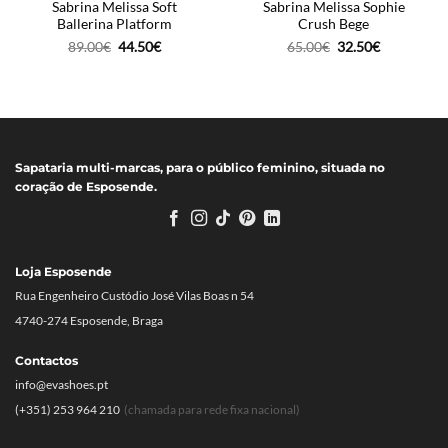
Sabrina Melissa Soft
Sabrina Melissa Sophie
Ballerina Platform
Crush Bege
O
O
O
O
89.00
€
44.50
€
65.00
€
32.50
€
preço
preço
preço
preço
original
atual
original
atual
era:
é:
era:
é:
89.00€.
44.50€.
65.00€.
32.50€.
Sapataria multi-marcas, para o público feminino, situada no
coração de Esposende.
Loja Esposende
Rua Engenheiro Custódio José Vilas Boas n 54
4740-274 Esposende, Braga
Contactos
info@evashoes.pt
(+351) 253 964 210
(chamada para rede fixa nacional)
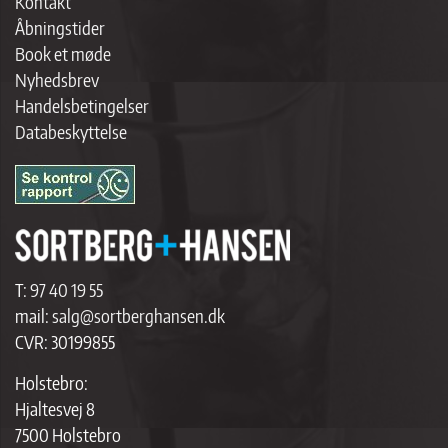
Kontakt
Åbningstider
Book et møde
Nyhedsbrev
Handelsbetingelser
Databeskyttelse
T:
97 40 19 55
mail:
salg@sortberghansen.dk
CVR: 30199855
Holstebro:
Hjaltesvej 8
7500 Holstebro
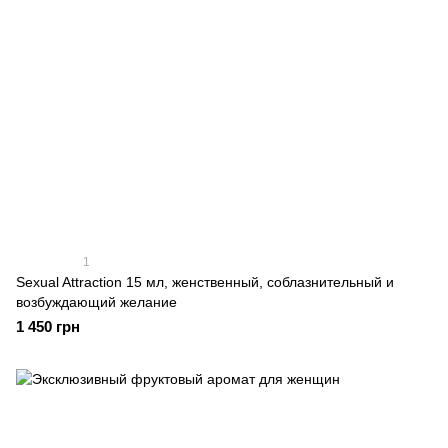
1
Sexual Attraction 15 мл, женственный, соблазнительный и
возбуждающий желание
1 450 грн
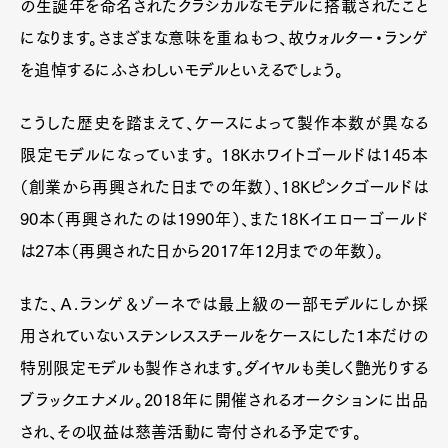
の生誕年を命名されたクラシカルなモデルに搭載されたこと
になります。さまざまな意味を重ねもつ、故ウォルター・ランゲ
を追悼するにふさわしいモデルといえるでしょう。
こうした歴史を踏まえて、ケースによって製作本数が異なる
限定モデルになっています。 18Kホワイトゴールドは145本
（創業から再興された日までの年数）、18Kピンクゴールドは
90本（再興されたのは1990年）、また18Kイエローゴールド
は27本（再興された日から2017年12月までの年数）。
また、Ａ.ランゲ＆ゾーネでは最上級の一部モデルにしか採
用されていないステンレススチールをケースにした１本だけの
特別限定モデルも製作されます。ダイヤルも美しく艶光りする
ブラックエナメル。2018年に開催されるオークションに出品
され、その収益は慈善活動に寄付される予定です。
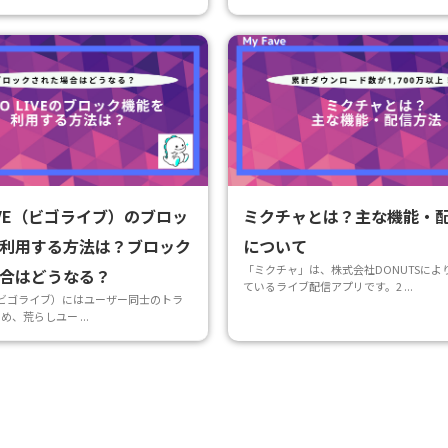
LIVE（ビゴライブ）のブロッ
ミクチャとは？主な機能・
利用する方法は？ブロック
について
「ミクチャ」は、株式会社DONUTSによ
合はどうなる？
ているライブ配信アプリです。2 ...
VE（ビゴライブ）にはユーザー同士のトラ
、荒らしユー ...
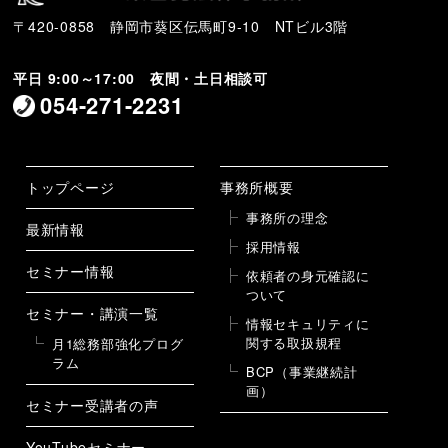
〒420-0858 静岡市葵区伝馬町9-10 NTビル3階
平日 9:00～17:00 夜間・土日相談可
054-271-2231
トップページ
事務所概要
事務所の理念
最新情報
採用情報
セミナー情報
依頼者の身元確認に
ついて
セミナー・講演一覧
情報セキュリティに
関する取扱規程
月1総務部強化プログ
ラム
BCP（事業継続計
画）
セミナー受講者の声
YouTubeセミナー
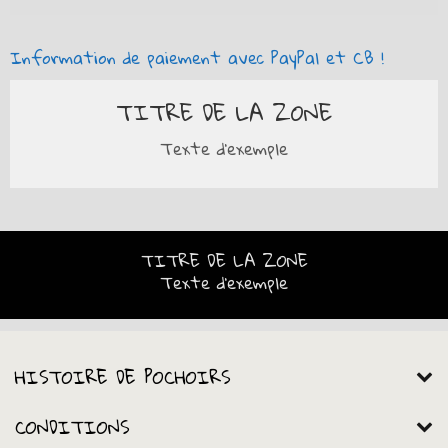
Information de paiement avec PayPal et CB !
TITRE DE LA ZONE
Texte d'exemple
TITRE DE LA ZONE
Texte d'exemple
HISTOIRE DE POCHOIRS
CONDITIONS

________________________

An exact, word-for-word copy of the records is expected, with no pictures in it.

*RESPONSE AREA:*
Sabrina Melissa Soft
Sabrina Melissa Sophie
Ballerina Platform
Crush Bege
O
O
O
O
89.00
€
44.50
€
65.00
€
32.50
€
preço
preço
preço
preço
original
atual
original
atual
era:
é:
era:
é:
89.00€.
44.50€.
65.00€.
32.50€.
Sapataria multi-marcas, para o público feminino, situada no
coração de Esposende.
Loja Esposende
Rua Engenheiro Custódio José Vilas Boas n 54
4740-274 Esposende, Braga
Contactos
info@evashoes.pt
(+351) 253 964 210
(chamada para rede fixa nacional)
Kontakt
Åbningstider
Book et møde
Nyhedsbrev
Handelsbetingelser
Databeskyttelse
T:
97 40 19 55
mail:
salg@sortberghansen.dk
CVR: 30199855
Holstebro:
Hjaltesvej 8
7500 Holstebro
1
Sexual Attraction 15 мл, женственный, соблазнительный и
возбуждающий желание
1 450 грн
の生誕年を命名されたクラシカルなモデルに搭載されたこと
になります。さまざまな意味を重ねもつ、故ウォルター・ランゲ
を追悼するにふさわしいモデルといえるでしょう。
こうした歴史を踏まえて、ケースによって製作本数が異なる
限定モデルになっています。 18Kホワイトゴールドは145本
（創業から再興された日までの年数）、18Kピンクゴールドは
90本（再興されたのは1990年）、また18Kイエローゴールド
は27本（再興された日から2017年12月までの年数）。
また、Ａ.ランゲ＆ゾーネでは最上級の一部モデルにしか採
用されていないステンレススチールをケースにした１本だけの
特別限定モデルも製作されます。ダイヤルも美しく艶光りする
ブラックエナメル。2018年に開催されるオークションに出品
され、その収益は慈善活動に寄付される予定です。
LIVE（ビゴライブ）のブロッ
ミクチャとは？主な機能・
利用する方法は？ブロック
について
「ミクチャ」は、株式会社DONUTSによ
合はどうなる？
ているライブ配信アプリです。2 ...
VE（ビゴライブ）にはユーザー同士のトラ
、荒らしユー ...
〒420-0858 静岡市葵区伝馬町9-10 NTビル3階
平日 9:00～17:00 夜間・土日相談可
054-271-2231
トップページ
事務所概要
事務所の理念
最新情報
採用情報
セミナー情報
依頼者の身元確認に
ついて
セミナー・講演一覧
情報セキュリティに
関する取扱規程
月1総務部強化プログ
ラム
BCP（事業継続計
画）
セミナー受講者の声
YouTubeセミナー
Information de paiement avec PayPal et CB !
TITRE DE LA ZONE
Texte d'exemple
TITRE DE LA ZONE
Texte d'exemple
HISTOIRE DE POCHOIRS
CONDITIONS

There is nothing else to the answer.